Deferred Prosecution Agreement

Selaku anak bangsa, kita patut untuk berbangga, karena Indonesia sudah menetapkan Sistem Manajemen Anti Penyuapan (SMAP) yang disusun dalam bentuk SNI ISO 37001: 2016. Indonesia pun masuk dalam jajaran Negara terdepan yang menerapkan sistem tersebut (Juni 2017), setelah sebelumnya Singapura dan Peru (April 2017). SMAP merupakan adopsi identik dari ketentuan hukum internasional dalam Anti Bribery Management Systems Requirements with Guidance for Use.

Penyusunan ketentuan di atas merupakan salah satu bentuk komitmen pemerintah dalam rangka memaksimalkan upaya pemberantasan tindak pidana korupsi khususnya praktik suap-menyuap. Penyelesaian persoalan suap-menyuap harus dilakukan secara komprehensif. Penegakan hukum terhadap para pelaku harus juga diimbangi dengan upaya deterrence untuk mencegah orang agar tidak melakukan hal tersebut. Oleh karenanya, kehadiran SMAP tidak lain ditujukan agar lembaga, institusi atau organisasi baik publik maupun privat, baik yang berorientasi profit maupun nirlaba memiliki guideline atau panduan untuk menerapkan manajemen anti penyuapan di lingkungan kerjanya masing-masing. Tak hanya sampai di situ, SMAP juga dapat membantu organisasi untuk mengendalikan praktik penyuapan dengan cara mencegah, mendeteksi, melaporkan, serta menangani persoalan penyuapan.
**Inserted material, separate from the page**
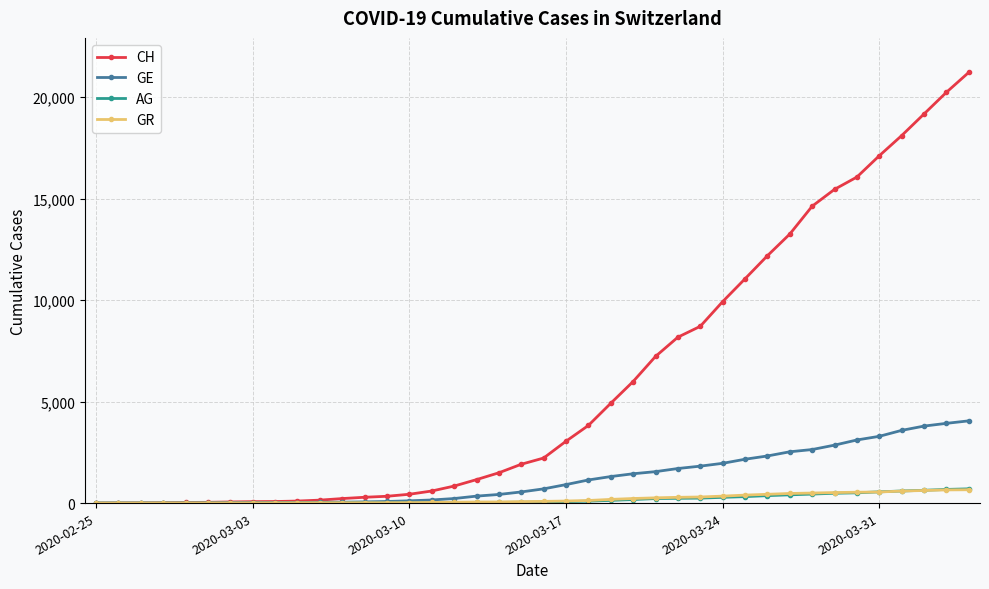

Which series has the largest range (max minus min)?

CH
Berkenaan dengan penegakan hukum terhadap kejahatan suap pada sektor bisnis dengan pelaku korporasi yang belakangan ini marak terjadi memang akan menimbulkan persoalan dalam implementasinya. Penegakan hukum terhadap kejahatan korporasi yang demikian, harus dilakukan secara cermat dan hati-hati. Mengingat, di belakang korporasi tersebut tergantung ribuan bahkan puluhan ribu nasib para karyawan dan keluarganya. Seperti halnya terjadi di Amerika Serikat, perusahaan Arthur Andersen yang telah menjalankan aktivitas sekitar 89 tahun itu, pada akhirnya harus gulung tikar dan puluhan ribu orang harus mencari pekerjaan baru karena proses hukum yang dialaminya. Selain itu, penuntutan terhadap korporasi Arthur Andersen tersebut juga telah membawa dampak yang sangat signifikan terhadap reputasi industri asuransi, yang menyebabkan menurunnya kepercayaan masyarakat terhadap perusahaan-perusahaan asuransi

Guna mengantisipasi hal tersebut, negara-negara common law memiliki model penegakan hukum  dalam kejahatan bisnis yang disebut deferred prosecution agreement (DPA). Secara sederhana, dapat dijelaskan bahwa DPA merupakan  perjanjian penangguhan penuntutan antara Jaksa dengan korporasi sebagai sebuah diversi dalam penegakan hukum pidana, yang tentunya bertujuan guna menghindari efek domino dan dampak sistemis terhadap berbagai hal termasuk di antaranya berkenaan dengan nasib para karyawan dan perekonomian suatu negara. Lebih lanjut, dalam konsep itu juga dimungkinkan Jaksa untuk meminta korporasi memperbaiki manajemen dan tata kelola perusahaan dengan mengacu pada sistem manajemen anti penyuapan guna menghindari praktik suap serupa di kemudian hari.

Dengan konsep tersebut, diharapkan tindakan aparat penegak hukum tidak semata-mata berfokus pada penindakan (repressive), melainkan juga mempertimbangkan the economic analysis of law, seraya memperhatikan perbaikan tata kelola dan kepatuhan perusahan, sebagai sebuah upaya pencegahan (deterrence) yang terstruktur, terarah dan sistematis.

Untuk memahami lebih jauh konsep DPA, pembaca budiman dapat membaca buku Deferred Prosecution Agreement Dalam Kejahatan Bisnis, karya Dr. Asep N Mulyana. Buku tersebut berisikan gagasan penulisnya berkenaan dengan model penegakan hukum terhadap kejahatan korporasi dan bisnis, dengan mengacu pada konsep deferred prosecution agreement yang berlaku di negara-negara common law, yang kemudian di elaborasi dengan konsep SMAP.